O ministro enfatizou que um dos pontos importantes na economia brasileira é o comportamento do mercado interno. O aumento das vendas permtiu o crescimento industrial com impacto na geração de empregos. Bernardo informou que o ministro do Tabalho, Carlos Lupi, no começo da semana revisou a previsão de oferta dos postos de trabalho para 2,5 milhões de vagas a serem criadas em 2010.

Numa outra frente, o governo fez uma avaliação sobre os setores industriais que mais buscam linhas de crédito junto ao BNDES. A liderança fica com o segmento de petróleo e gás. Isso aumentou o desembolso do BNDES que, no ano passado, chegou a cerca de R$ 130 bilhões. Os recursos são público e privado para infraestrutura.

Bernardo contou também das dificuldades enfrentadas pelo governo federal quando decidiu lançar o Programa de Aceleração do Crescimento (PAC). Os obstáculos levaram a um período razoável de maturação dos projetos e, por este motivo, o presidente Lula decidiu colocar em prática a segunda etapa do plano para que o seu sucessor não perca tempo na elaboração dos projetos.
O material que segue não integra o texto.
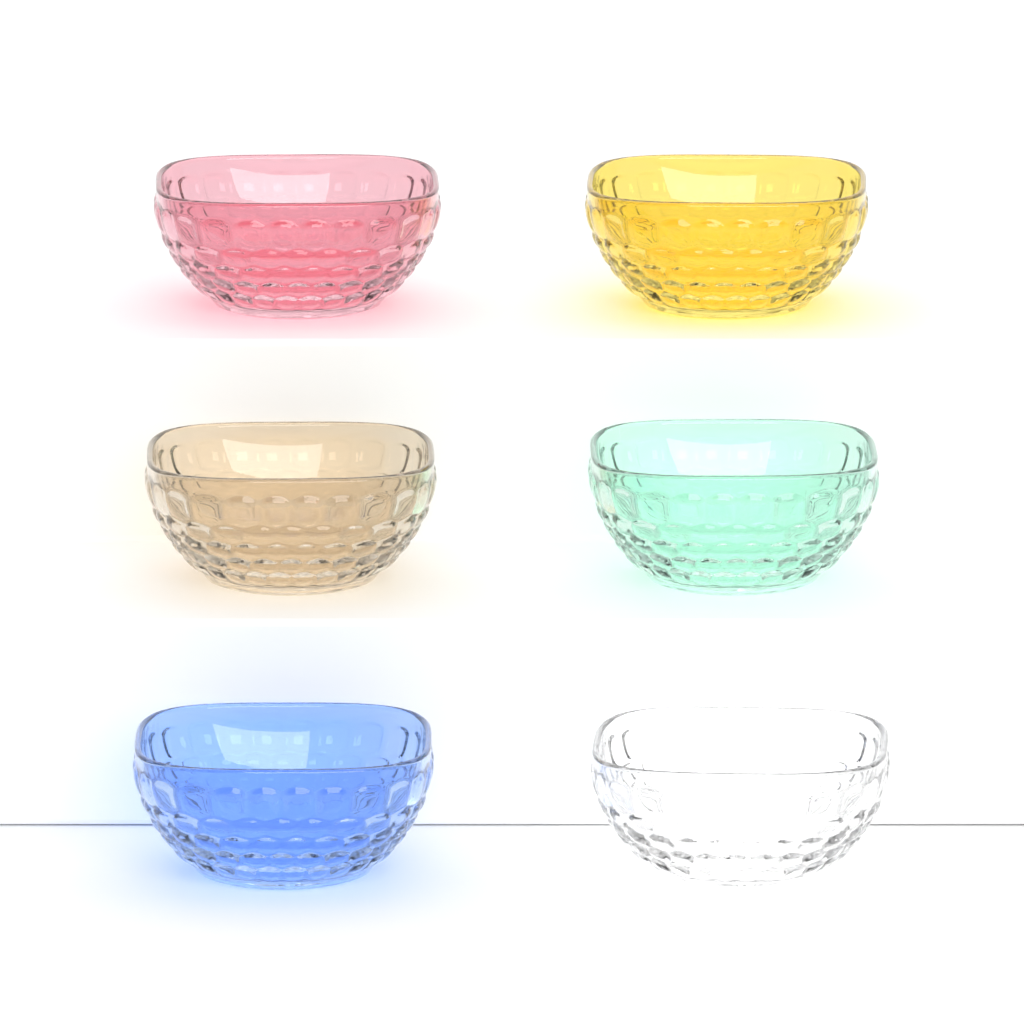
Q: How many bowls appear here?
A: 6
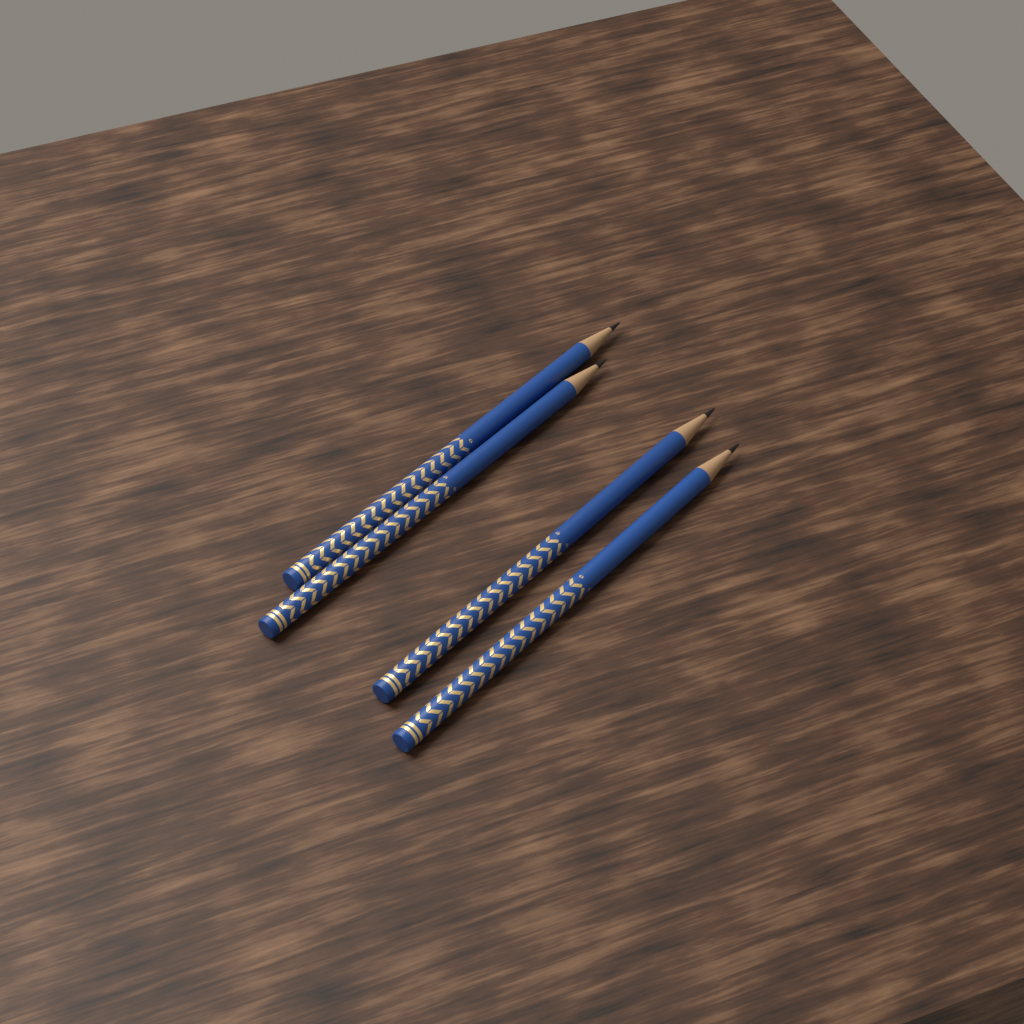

O ministro brasileiro elencou também uma série de atividades que podem merecer a atenção dos investidores. No segundo semestre, por exemplo, o governo pretende licitar o TAV [Trem de Alta Velocidade] com investimentos de R$ 34 bilhões. O trem ligará Rio de Janeiro, São Paulo e Campinas.

O seminário prosseguiu com um painel que teve a participação dos presidentes do BNDES, Luciano Coutinho, e do Bradesco, Luiz Trabuco. Coutinho explicou que o setor de petróleo e gás é o maior demandante por linhas de crédito. Já o executivo do Bradesco assegurou que o Brasil vive um momento inédito. Isso se dá por meio da valorização da cidadania. Ele explicou que o país possui bônus que poucos países do mundo tem.

“O bônus da inclusão social permite que pobres sejam transformados em consumidores, fato que não podemos ignorar”, justificou.